### [本文抜粋]
もし、不眠症の原因が精神的な問題に起因していると感じる場合は、精神科や心療内科での診察を受けることが推奨されます。これらの科では、カウンセリングや認知行動療法を中心に心のケアを行い、場合によっては薬物療法で精神的な調整も行います。

精神科や心療内科では、精神面に特化した治療が行われるため、不眠症の根本的な原因にしっかりとアプローチすることができます。

どのタイミングで精神科・心療内科に行くべきか?

一般的には、週に3回以上の不眠症状が1か月以上続く、または1か月以内でも仕事や家事、学業などに著しい支障を感じる場合は、専門家に相談する目安とされています。

精神科・診療内科で行う不眠症の治療

薬物療法

不眠症のタイプによって治療法も異なります。通常、一時的に睡眠薬を使用しますが、症状に応じて、他の医薬品や薬を使わない治療法も組み合わせることがあります。

最新の睡眠薬は、非常に進化しており、安全性が高く多様な種類が開発されています。医師の指導のもとで適切に使用すれば、依存などの心配も要りません。

### [提示データ]
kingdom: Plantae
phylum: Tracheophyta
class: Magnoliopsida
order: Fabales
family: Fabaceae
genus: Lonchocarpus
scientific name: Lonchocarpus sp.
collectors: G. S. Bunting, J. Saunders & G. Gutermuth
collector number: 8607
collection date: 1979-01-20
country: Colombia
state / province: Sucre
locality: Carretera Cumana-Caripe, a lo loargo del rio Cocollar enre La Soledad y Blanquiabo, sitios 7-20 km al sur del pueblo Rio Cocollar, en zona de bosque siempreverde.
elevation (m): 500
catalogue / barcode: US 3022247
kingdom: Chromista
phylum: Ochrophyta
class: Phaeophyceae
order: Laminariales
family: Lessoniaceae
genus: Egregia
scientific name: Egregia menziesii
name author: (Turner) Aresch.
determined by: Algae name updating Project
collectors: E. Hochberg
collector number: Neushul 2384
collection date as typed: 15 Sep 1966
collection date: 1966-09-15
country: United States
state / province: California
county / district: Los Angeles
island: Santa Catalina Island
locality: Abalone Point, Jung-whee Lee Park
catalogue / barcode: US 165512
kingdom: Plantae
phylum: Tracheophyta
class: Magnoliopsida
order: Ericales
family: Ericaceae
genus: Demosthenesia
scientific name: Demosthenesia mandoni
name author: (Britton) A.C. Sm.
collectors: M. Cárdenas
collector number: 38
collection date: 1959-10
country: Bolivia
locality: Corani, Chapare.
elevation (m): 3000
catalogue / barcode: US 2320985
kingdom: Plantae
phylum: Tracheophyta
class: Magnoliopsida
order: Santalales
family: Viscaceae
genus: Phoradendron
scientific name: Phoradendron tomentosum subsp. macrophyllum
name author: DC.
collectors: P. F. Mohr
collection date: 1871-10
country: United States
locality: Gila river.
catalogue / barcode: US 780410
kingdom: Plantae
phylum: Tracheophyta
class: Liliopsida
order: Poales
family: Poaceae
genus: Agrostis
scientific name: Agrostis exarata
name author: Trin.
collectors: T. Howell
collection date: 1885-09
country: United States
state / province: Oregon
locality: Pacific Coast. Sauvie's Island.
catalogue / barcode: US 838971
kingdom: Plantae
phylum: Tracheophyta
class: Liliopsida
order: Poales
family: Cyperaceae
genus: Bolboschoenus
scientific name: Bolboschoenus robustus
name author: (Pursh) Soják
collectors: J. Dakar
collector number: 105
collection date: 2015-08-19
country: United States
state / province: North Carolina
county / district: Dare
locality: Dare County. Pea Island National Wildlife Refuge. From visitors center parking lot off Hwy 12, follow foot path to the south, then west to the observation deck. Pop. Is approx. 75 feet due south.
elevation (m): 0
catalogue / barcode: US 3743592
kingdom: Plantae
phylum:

### [作業指示]
本文のうち、「もし、不眠症の原因が精神的な」を含む語句で始まり「相談する目安とされています。」で終わる部分を、一字も変えずに書き写しなさい。 解答の根拠には本文だけを用いること。

### [解答欄]
もし、不眠症の原因が精神的な問題に起因していると感じる場合は、精神科や心療内科での診察を受けることが推奨されます。これらの科では、カウンセリングや認知行動療法を中心に心のケアを行い、場合によっては薬物療法で精神的な調整も行います。

精神科や心療内科では、精神面に特化した治療が行われるため、不眠症の根本的な原因にしっかりとアプローチすることができます。

どのタイミングで精神科・心療内科に行くべきか?

一般的には、週に3回以上の不眠症状が1か月以上続く、または1か月以内でも仕事や家事、学業などに著しい支障を感じる場合は、専門家に相談する目安とされています。